Durante los siguientes treinta minutos, Bosch habló en nombre del grupo y narró con todo detalle los resultados de la investigación de la noche anterior. A continuación, puso la copia que Meachum había hecho de la cinta del Archway en el único televisor y vídeo de la brigada de detectives. El aparato se guardaba bajo llave en el despacho de la teniente porque no era seguro dejarlo fuera, ni siquiera en una comisaría de policía. Una vez encendido, Bosch pasó la cinta hasta llegar a la parte del intruso.

– La cámara de seguridad que grabó esto sólo recoge una imagen cada seis segundos. Es todo bastante rápido y sincopado, pero tenemos al tío que entró -explicó Bosch.

Cuando Bosch pulsó el botón, apareció una imagen granulosa y en blanco y negro del patio y la fachada del Tyrone Power. Por la luz, parecía que estaba anocheciendo. El reloj digital en la parte inferior de la pantalla marcaba las ocho y trece de la noche anterior. Aun a cámara lenta, la secuencia que Bosch quería mostrarle a Billets seguía siendo demasiado rápida. Seis fugaces imágenes mostraban a un hombre que llegaba a la puerta del edificio, se inclinaba sobre la cerradura y entraba.
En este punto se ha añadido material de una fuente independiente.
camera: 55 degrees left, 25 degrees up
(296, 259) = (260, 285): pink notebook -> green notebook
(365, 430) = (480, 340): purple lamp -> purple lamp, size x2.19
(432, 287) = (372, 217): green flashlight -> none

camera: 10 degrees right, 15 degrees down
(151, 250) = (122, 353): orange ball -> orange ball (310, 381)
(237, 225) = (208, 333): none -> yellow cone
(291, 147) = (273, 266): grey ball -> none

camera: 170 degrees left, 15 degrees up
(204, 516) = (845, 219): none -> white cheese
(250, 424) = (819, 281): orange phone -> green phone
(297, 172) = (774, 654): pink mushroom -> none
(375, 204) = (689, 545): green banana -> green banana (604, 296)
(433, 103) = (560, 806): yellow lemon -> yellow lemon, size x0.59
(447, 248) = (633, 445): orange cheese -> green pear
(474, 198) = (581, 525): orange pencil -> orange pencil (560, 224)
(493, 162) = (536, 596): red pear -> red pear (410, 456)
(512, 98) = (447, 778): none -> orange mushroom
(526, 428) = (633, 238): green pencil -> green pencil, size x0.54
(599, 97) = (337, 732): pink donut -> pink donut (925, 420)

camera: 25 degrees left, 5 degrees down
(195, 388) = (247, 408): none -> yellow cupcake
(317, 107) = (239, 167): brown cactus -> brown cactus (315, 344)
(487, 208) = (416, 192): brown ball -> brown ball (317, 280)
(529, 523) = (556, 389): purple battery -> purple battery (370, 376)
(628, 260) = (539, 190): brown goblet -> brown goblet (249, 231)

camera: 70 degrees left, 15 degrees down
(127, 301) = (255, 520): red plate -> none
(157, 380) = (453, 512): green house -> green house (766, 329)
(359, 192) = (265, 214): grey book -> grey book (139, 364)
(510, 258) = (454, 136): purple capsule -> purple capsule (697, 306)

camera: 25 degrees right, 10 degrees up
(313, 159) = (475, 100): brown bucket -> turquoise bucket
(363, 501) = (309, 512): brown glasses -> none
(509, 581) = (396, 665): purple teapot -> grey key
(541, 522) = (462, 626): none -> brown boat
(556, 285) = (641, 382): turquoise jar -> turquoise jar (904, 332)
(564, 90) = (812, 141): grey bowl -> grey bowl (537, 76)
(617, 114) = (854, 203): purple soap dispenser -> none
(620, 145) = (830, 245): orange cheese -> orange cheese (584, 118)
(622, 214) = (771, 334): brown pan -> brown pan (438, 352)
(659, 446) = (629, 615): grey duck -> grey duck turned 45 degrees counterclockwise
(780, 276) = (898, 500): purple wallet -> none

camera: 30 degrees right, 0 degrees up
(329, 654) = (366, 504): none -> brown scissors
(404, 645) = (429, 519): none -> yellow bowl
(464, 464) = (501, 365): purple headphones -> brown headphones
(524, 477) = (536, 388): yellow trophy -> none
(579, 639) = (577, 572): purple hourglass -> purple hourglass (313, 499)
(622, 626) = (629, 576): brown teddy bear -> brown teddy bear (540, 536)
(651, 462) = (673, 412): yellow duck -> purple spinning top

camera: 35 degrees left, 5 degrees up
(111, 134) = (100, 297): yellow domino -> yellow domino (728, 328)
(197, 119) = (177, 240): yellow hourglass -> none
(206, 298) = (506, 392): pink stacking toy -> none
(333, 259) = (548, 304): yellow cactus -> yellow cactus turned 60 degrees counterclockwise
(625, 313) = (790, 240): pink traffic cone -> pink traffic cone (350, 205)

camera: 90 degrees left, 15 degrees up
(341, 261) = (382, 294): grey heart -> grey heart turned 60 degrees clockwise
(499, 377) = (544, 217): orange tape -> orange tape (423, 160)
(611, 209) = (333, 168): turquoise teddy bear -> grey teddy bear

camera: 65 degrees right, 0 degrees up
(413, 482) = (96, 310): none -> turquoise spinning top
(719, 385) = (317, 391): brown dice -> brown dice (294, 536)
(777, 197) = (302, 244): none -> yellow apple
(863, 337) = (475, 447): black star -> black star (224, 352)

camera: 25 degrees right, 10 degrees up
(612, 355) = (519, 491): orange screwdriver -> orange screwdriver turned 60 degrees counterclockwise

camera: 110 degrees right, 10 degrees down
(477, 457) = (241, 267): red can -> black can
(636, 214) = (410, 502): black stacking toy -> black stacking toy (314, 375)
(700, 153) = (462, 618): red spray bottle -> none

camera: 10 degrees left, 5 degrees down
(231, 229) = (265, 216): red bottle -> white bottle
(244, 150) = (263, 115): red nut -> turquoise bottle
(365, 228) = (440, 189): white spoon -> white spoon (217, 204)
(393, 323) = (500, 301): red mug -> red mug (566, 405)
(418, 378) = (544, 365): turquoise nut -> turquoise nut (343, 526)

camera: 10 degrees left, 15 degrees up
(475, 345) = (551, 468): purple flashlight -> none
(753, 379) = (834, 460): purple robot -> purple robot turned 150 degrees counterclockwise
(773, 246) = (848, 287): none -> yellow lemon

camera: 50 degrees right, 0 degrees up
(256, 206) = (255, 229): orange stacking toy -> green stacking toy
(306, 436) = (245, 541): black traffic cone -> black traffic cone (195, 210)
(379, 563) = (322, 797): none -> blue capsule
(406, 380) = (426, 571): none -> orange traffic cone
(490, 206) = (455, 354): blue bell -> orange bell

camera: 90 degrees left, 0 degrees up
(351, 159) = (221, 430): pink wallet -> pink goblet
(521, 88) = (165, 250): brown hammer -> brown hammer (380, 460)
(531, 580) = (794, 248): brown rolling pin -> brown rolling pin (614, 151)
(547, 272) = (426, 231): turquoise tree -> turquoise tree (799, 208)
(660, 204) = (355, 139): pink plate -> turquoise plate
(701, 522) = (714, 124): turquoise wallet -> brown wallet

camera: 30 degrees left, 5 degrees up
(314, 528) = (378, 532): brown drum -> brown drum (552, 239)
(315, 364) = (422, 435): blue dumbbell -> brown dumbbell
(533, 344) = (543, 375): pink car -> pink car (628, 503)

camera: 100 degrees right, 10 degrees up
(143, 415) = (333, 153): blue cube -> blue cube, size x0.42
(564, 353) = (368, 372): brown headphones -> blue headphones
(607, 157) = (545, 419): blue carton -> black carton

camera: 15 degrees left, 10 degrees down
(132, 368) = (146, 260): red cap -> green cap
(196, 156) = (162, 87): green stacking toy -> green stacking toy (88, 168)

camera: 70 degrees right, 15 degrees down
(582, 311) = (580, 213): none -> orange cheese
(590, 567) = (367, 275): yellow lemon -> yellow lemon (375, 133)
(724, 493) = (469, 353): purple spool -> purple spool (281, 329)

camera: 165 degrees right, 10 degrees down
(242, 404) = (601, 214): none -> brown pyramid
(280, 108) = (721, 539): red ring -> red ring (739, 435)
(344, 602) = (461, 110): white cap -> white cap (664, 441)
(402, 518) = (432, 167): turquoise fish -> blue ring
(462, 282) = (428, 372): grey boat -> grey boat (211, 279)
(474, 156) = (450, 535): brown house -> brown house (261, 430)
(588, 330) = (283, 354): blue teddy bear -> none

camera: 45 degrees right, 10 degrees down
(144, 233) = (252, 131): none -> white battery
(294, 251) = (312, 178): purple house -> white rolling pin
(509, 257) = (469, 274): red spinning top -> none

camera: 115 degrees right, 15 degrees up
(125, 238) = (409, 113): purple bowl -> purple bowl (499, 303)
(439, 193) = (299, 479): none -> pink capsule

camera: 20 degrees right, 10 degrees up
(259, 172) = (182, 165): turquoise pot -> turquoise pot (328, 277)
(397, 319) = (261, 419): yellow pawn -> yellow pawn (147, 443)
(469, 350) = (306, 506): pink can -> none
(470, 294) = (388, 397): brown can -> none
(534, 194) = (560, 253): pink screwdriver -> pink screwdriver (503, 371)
– En tiempo real, el hombre estuvo frente a la puerta de treinta a treinta y cinco segundos -explicó Rider-. Aunque en la cinta todo parece normal, medio minuto es demasiado tiempo para abrir la puerta con llave, así que debió de usar una ganzúa. Era un tío rápido.

– Vale, aquí vuelve a salir -anunció Bosch.

Cuando el reloj marcaba las ocho y diecisiete, el hombre emergió del edificio. En el siguiente fotograma, el hombre aparecía en el patio camino a la papelera y, al volver a saltar la imagen, se alejaba de ella y desaparecía. Bosch rebobinó la cinta y la congeló en la última imagen, la del hombre alejándose de la papelera. Era la mejor. Aunque estaba oscuro y el rostro del hombre se veía borroso, era lo suficientemente reconocible como para identificarlo si encontraban a alguien. Se trataba de un hombre blanco, de pelo moreno y complexión robusta. Llevaba una camisa de manga corta y un reloj en la muñeca derecha. El reloj asomaba ligeramente por debajo de los guantes negros y en la cadena se reflejaba la luz de la farola del patio. En el antebrazo se apreciaba la sombra indefinida de un tatuaje. Tras mostrarle esos detalles a Billets, Bosch le dijo que pediría a los de Investigaciones Científicas que intentaran mejorar por ordenador aquella última imagen.

– Muy bien -concluyó Billets-. ¿Y qué creéis que fue a hacer ahí?